Exercise task: Write out every line in the rows below as one numbered list, skipping any blank lines.

Dataset entries:

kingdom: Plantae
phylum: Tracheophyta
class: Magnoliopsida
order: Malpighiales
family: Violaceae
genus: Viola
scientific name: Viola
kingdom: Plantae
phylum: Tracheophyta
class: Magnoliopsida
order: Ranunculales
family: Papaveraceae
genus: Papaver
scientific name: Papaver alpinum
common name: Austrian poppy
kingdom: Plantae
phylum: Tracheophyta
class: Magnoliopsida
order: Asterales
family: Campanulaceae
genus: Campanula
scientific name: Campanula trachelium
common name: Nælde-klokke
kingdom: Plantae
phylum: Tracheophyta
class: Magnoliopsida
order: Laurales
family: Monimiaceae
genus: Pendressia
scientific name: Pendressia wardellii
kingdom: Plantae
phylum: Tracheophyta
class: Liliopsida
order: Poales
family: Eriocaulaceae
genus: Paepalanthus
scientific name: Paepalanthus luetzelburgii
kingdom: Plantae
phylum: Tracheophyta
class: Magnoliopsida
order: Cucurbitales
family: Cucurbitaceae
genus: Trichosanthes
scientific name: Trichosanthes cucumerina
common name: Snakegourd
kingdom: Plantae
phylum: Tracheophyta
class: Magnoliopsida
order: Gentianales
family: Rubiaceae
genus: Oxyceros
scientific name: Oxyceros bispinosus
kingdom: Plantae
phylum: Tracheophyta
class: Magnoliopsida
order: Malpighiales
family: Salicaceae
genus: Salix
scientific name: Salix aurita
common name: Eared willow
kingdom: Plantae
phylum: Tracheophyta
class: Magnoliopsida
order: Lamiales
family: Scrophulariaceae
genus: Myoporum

Solution below:
1. kingdom: Plantae
2. phylum: Tracheophyta
3. class: Magnoliopsida
4. order: Malpighiales
5. family: Violaceae
6. genus: Viola
7. scientific name: Viola
8. kingdom: Plantae
9. phylum: Tracheophyta
10. class: Magnoliopsida
11. order: Ranunculales
12. family: Papaveraceae
13. genus: Papaver
14. scientific name: Papaver alpinum
15. common name: Austrian poppy
16. kingdom: Plantae
17. phylum: Tracheophyta
18. class: Magnoliopsida
19. order: Asterales
20. family: Campanulaceae
21. genus: Campanula
22. scientific name: Campanula trachelium
23. common name: Nælde-klokke
24. kingdom: Plantae
25. phylum: Tracheophyta
26. class: Magnoliopsida
27. order: Laurales
28. family: Monimiaceae
29. genus: Pendressia
30. scientific name: Pendressia wardellii
31. kingdom: Plantae
32. phylum: Tracheophyta
33. class: Liliopsida
34. order: Poales
35. family: Eriocaulaceae
36. genus: Paepalanthus
37. scientific name: Paepalanthus luetzelburgii
38. kingdom: Plantae
39. phylum: Tracheophyta
40. class: Magnoliopsida
41. order: Cucurbitales
42. family: Cucurbitaceae
43. genus: Trichosanthes
44. scientific name: Trichosanthes cucumerina
45. common name: Snakegourd
46. kingdom: Plantae
47. phylum: Tracheophyta
48. class: Magnoliopsida
49. order: Gentianales
50. family: Rubiaceae
51. genus: Oxyceros
52. scientific name: Oxyceros bispinosus
53. kingdom: Plantae
54. phylum: Tracheophyta
55. class: Magnoliopsida
56. order: Malpighiales
57. family: Salicaceae
58. genus: Salix
59. scientific name: Salix aurita
60. common name: Eared willow
61. kingdom: Plantae
62. phylum: Tracheophyta
63. class: Magnoliopsida
64. order: Lamiales
65. family: Scrophulariaceae
66. genus: Myoporum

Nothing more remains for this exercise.